Otitis media is a common infection of childhood. Increasing antibiotic resistance rates among the principal causative pathogens, Streptococcus pneumoniae and Haemophilus influenzae, are associated with failure of first line agents.
This open, randomized, multicenter study compared the clinical efficacy of a short 5-day course of cefuroxime axetil (CAE) suspension with that of amoxicillin/clavulanate (A/CA) suspension for 8 or 10 days.

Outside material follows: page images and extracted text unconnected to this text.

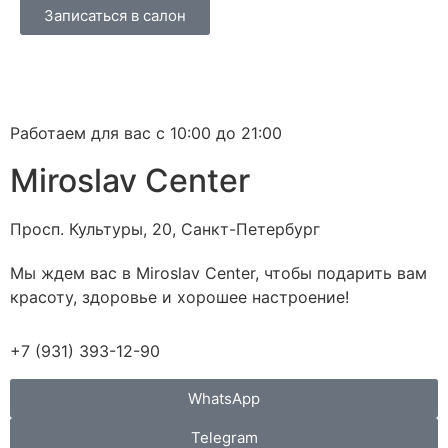
Записаться в салон
Работаем для вас с 10:00 до 21:00
Miroslav Сenter
Просп. Культуры, 20, Санкт-Петербург
Мы ждем вас в Miroslav Сenter, чтобы подарить вам
красоту, здоровье и хорошее настроение!
+7 (931) 393-12-90
WhatsApp
Telegram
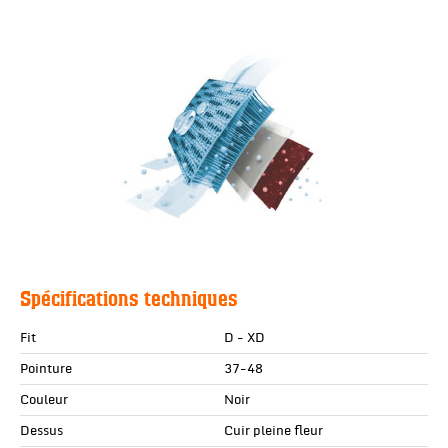
Spécifications techniques
Fit
D - XD
Pointure
37-48
Couleur
Noir
Dessus
Cuir pleine fleur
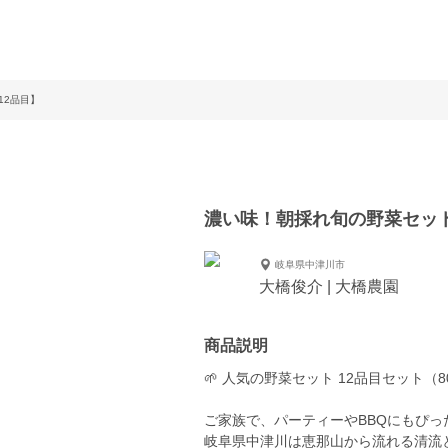
12品目】
濃い味！朝採れ旬の野菜セット
岐阜県中津川市
大橋俊介 | 大橋農園
商品説明
🌱 人気の野菜セット 12品目セット（
ご家族で、パーティーやBBQにもぴったり
岐阜県中津川は恵那山から流れる清流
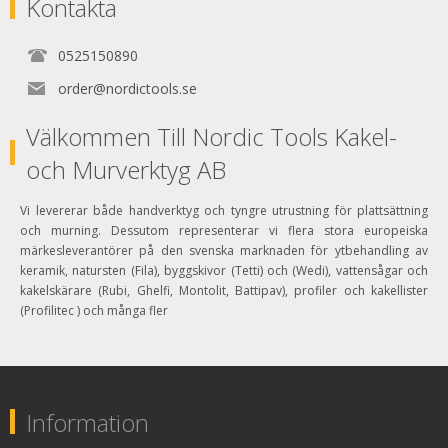
Kontakta
0525150890
order@nordictools.se
Välkommen Till Nordic Tools Kakel-
och Murverktyg AB
Vi levererar både handverktyg och tyngre utrustning för plattsättning
och murning. Dessutom representerar vi flera stora europeiska
märkesleverantörer på den svenska marknaden för ytbehandling av
keramik, natursten (Fila), byggskivor (Tetti) och (Wedi), vattensågar och
kakelskärare (Rubi, Ghelfi, Montolit, Battipav), profiler och kakellister
(Profilitec ) och många fler
Information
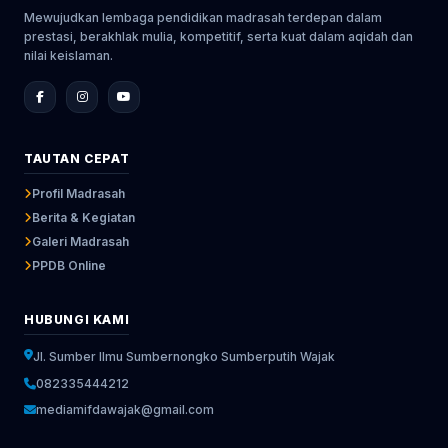
Mewujudkan lembaga pendidikan madrasah terdepan dalam
prestasi, berakhlak mulia, kompetitif, serta kuat dalam aqidah dan
nilai keislaman.
TAUTAN CEPAT
Profil Madrasah
Berita & Kegiatan
Galeri Madrasah
PPDB Online
HUBUNGI KAMI
Jl. Sumber Ilmu Sumbernongko Sumberputih Wajak
082335444212
mediamifdawajak@gmail.com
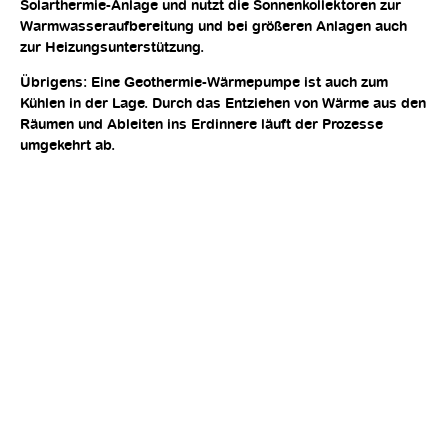
Solarthermie-Anlage und nutzt die Sonnenkollektoren zur
Warmwasseraufbereitung und bei größeren Anlagen auch
zur Heizungsunterstützung.
Übrigens: Eine Geothermie-Wärmepumpe ist auch zum
Kühlen in der Lage. Durch das Entziehen von Wärme aus den
Räumen und Ableiten ins Erdinnere läuft der Prozesse
umgekehrt ab.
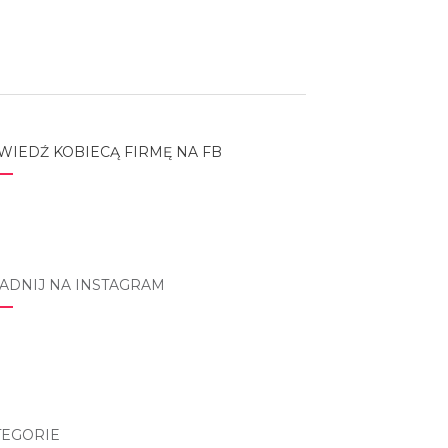
WIEDŹ KOBIECĄ FIRMĘ NA FB
ADNIJ NA INSTAGRAM
tagram
TEGORIE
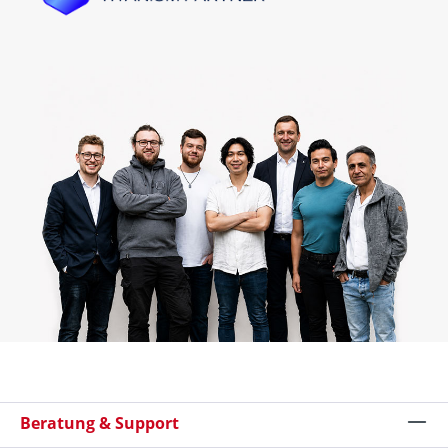
Beratung & Support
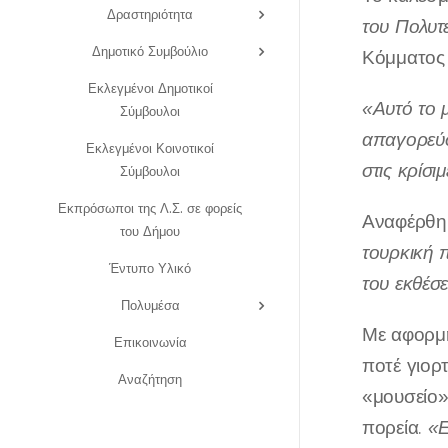
Δραστηριότητα
του Πολυτ
Δημοτικό Συμβούλιο
Κόμματος 
Εκλεγμένοι Δημοτικοί
«Αυτό το 
Σύμβουλοι
απαγορεύσ
Εκλεγμένοι Κοινοτικοί
στις κρίσ
Σύμβουλοι
Εκπρόσωποι της Λ.Σ. σε φορείς
Αναφέρθηκ
του Δήμου
τουρκική π
Έντυπο Υλικό
του εκθέσ
Πολυμέσα
Με αφορμή
Επικοινωνία
ποτέ γιορ
Αναζήτηση
«μουσείο» 
πορεία.
«Ε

Children age 6 to 36 months with acute otitis media with effusion, diagnosed by tympanocentesis and microbiologic culture, were randomized to receive CAE (30 mg/kg/day in two divided doses for 5 days) or A/CA 40 mg/kg/day in three divided doses for 10 days (A/CA-10). In French centers A/CA was given at 80 mg/kg/day in three divided doses for 8 days (A/CA-8). Patients were assessed 1 to 4 days after completing the course (posttreatment) and followed up at 21 to 28 days after completing the course.
Of the 716 patients randomized, 252 were treated with CAE, 255 with A/CA-10 and 209 with A/CA-8. In the clinically evaluable population, the proportions of patients with clinical cure at posttreatment were 175 of 203 (86%), 181 of 205 (88%) and 145 of 164 (88%) in the CAE, A/CA-10 and A/CA-8 groups, respectively, demonstrating equivalence among the three treatments. For patients <18 months old, clinical cures were 111 of 134 (83%), 116 of 131 (89%) and 83 of 99 (84%) in the CAE, A/CA-10 and A/CA-8 groups, respectively; equivalence was also demonstrated. At follow-up, 130 of 175 (74%) CAE, 121 of 172 (70%) A/CA-10, and 112 of 142 (79%) A/CA-8 had maintained cure. A total of 837 pretreatment pathogens were isolated from middle ear fluid in 73% (522 of 716) patients, the majority of isolates were S. pneumoniae (30%) and H. influenzae (27%). The most common adverse events were gastrointestinal, the incidence of drug-related diarrhea being higher in the A/CA-10 group (18%) than in either the CAE or A/CA-8 groups (10%).
A 5-day course of CAE, given twice daily, was shown to be equivalent to the two regimens of A/CA for treatment of acute otitis media with effusion in children.